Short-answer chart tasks
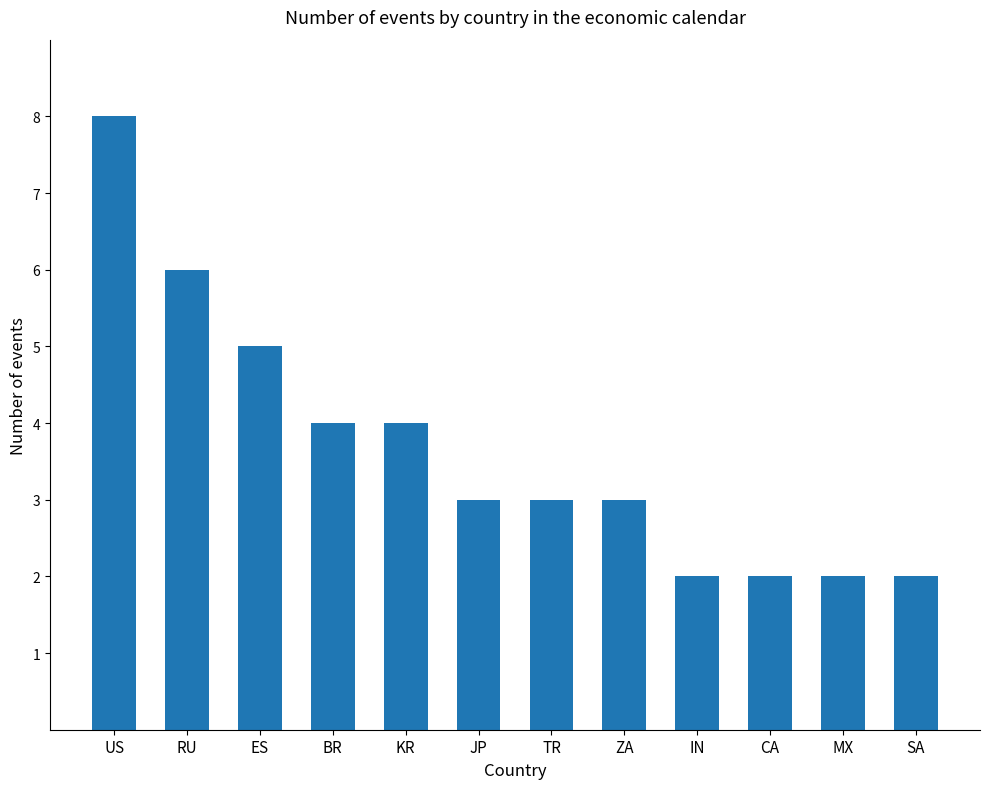

Reading left to right, what are all the values shown in this chart?

8	6	5	4	4	3	3	3	2	2	2	2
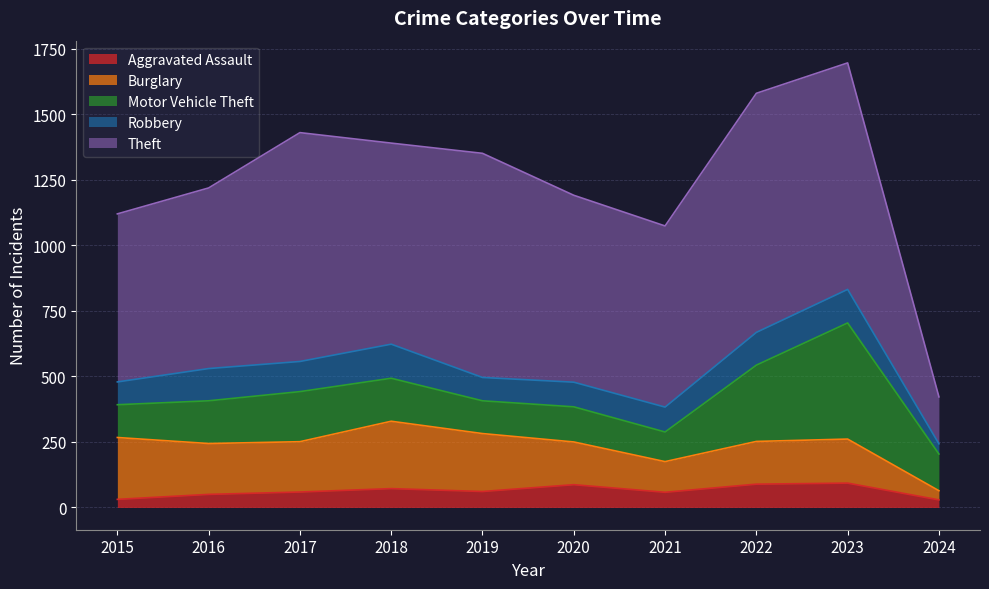

What is the average value of the Burglary series?

175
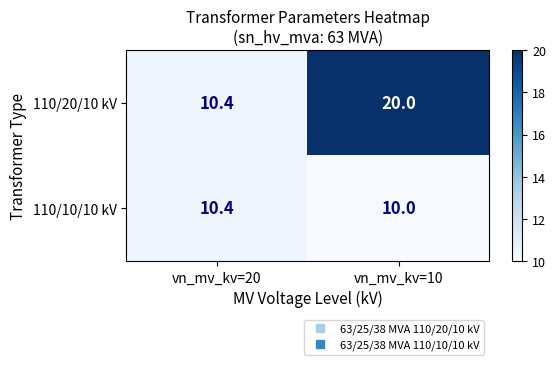

What is the approximate value of 110/10/10 kV at vn_mv_kv=20?

10.4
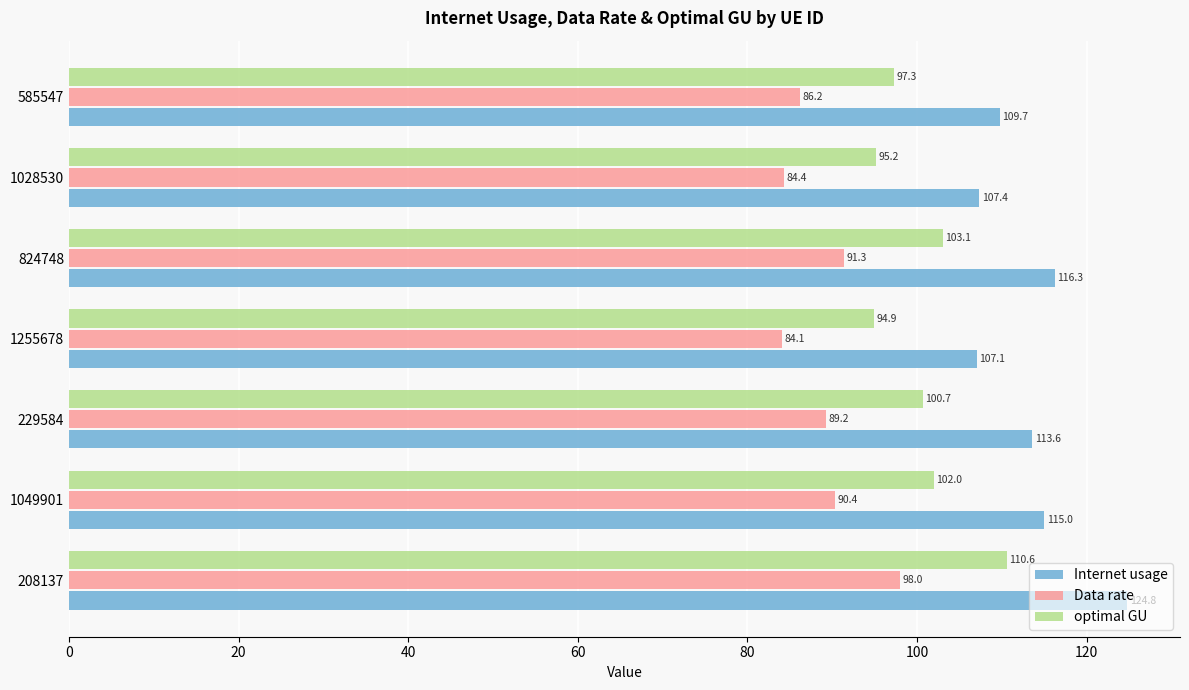

The Internet usage series shows 169.9 at 208137. True or false?

False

Problem details
Transcribe the entries word for word, starting with the line that contains "What is the approximate" and continuing through the end of the entries, and omit the pictures.

Solution below
What is the approximate value of 110/10/10 kV at vn_mv_kv=20?

10.4

The Internet usage series shows 169.9 at 208137. True or false?

False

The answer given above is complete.